Both Williams and Karnauskas have published studies that found that because the jet stream is getting stronger, eastbound flights from the U.S. to Europe will get faster, while westbound flights from Europe will be slower. This is backed up by real world incidents.
In January 2015, a flight from New York’s JFK airport to Heathrow took only 5 hours and 16 minutes because the jet stream was so strong. Ordinarily, that flight takes longer than six hours. During that same period, westbound flights from London and Paris to New York battled such strong heads that they burned more fuel than expected, requiring stops in Maine for refueling
It’s important to note that Williams’ study only looked at the North Atlantic—its conclusions can’t be extrapolated for other routes. At the same time, however, it’s important to recognize the impacts that climate change will have on the aviation industry so that companies can better plan and prepare for everything from plane maintenance and repair to fueling.

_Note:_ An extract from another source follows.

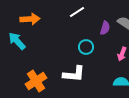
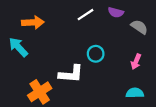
purple semicircle: (105, 28) -> (116, 12), moved, turned 88
white L-shape: (74, 74) -> (71, 74), moved

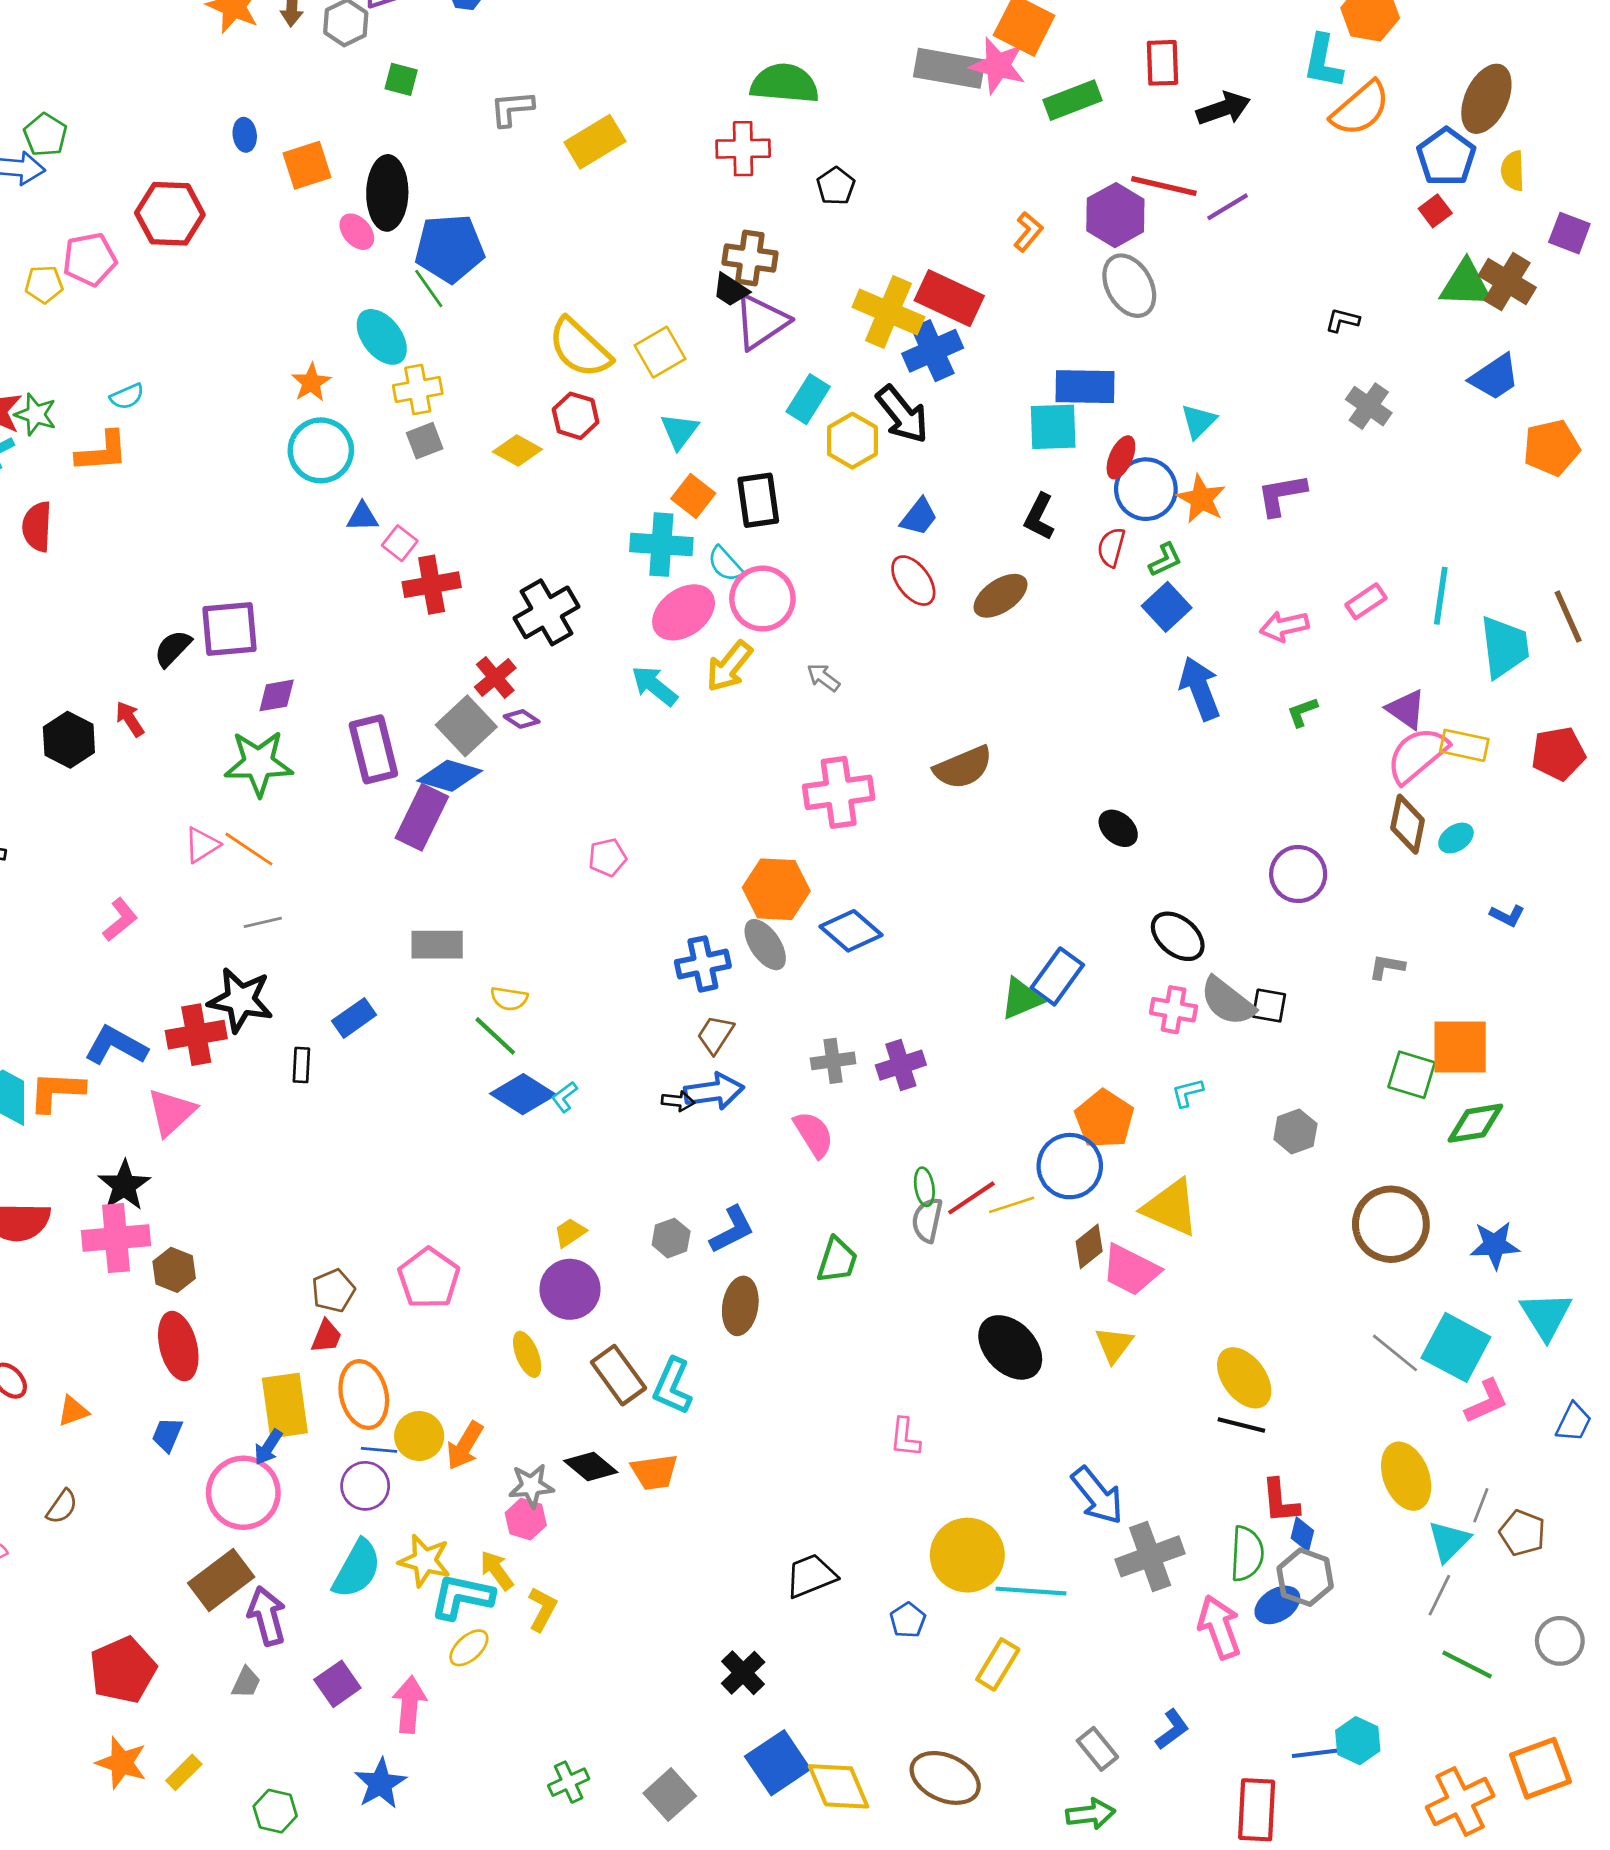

“For decades, all of the focus on climate change and air travel was about how air travel is going to make climate change worse,” said Karnauskas. “But this kind of study, and other studies around climate change making flight times longer, are a new wave of looking at that relationship. It’s showing that climate change can feed back on the industry itself. It’s not just that air travel affects climate—we know that’s true. But air travel is being affected by climate change.”